▶ _WHAT IS NEEDED_: The listing below should be printed again word for word, without any images.

:: INFORMATION GIVEN

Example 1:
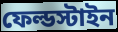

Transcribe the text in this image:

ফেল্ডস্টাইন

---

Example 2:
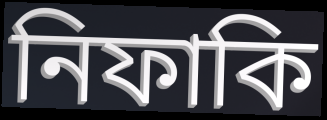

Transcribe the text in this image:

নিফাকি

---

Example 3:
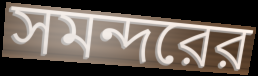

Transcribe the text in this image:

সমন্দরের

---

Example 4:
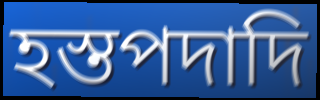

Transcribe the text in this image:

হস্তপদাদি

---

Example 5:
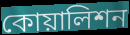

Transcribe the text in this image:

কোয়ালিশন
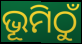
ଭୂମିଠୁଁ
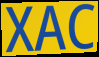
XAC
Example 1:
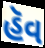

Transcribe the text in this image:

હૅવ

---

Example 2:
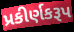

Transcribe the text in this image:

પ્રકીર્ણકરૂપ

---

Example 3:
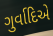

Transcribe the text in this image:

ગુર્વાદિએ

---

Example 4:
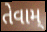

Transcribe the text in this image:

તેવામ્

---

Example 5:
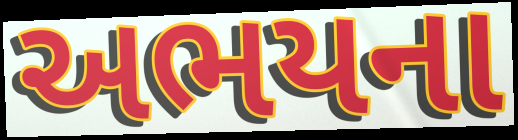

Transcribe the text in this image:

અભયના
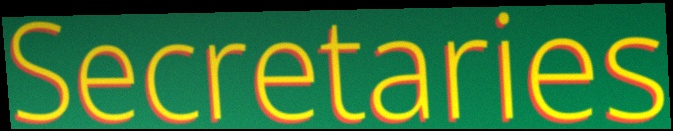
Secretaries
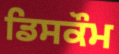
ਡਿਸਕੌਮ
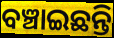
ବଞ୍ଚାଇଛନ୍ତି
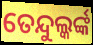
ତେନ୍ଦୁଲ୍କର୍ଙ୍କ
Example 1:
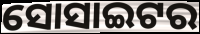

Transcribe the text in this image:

::::

▶ _WRITTEN RESPONSE_:
Example 1:

Transcribe the text in this image:

ফেল্ডস্টাইন

---

Example 2:

Transcribe the text in this image:

নিফাকি

---

Example 3:

Transcribe the text in this image:

সমন্দরের

---

Example 4:

Transcribe the text in this image:

হস্তপদাদি

---

Example 5:

Transcribe the text in this image:

কোয়ালিশন
ଭୂମିଠୁଁ
XAC
Example 1:

Transcribe the text in this image:

હૅવ

---

Example 2:

Transcribe the text in this image:

પ્રકીર્ણકરૂપ

---

Example 3:

Transcribe the text in this image:

ગુર્વાદિએ

---

Example 4:

Transcribe the text in this image:

તેવામ્

---

Example 5:

Transcribe the text in this image:

અભયના
Secretaries
ਡਿਸਕੌਮ
ବଞ୍ଚାଇଛନ୍ତି
ତେନ୍ଦୁଲ୍କର୍ଙ୍କ
Example 1:

Transcribe the text in this image:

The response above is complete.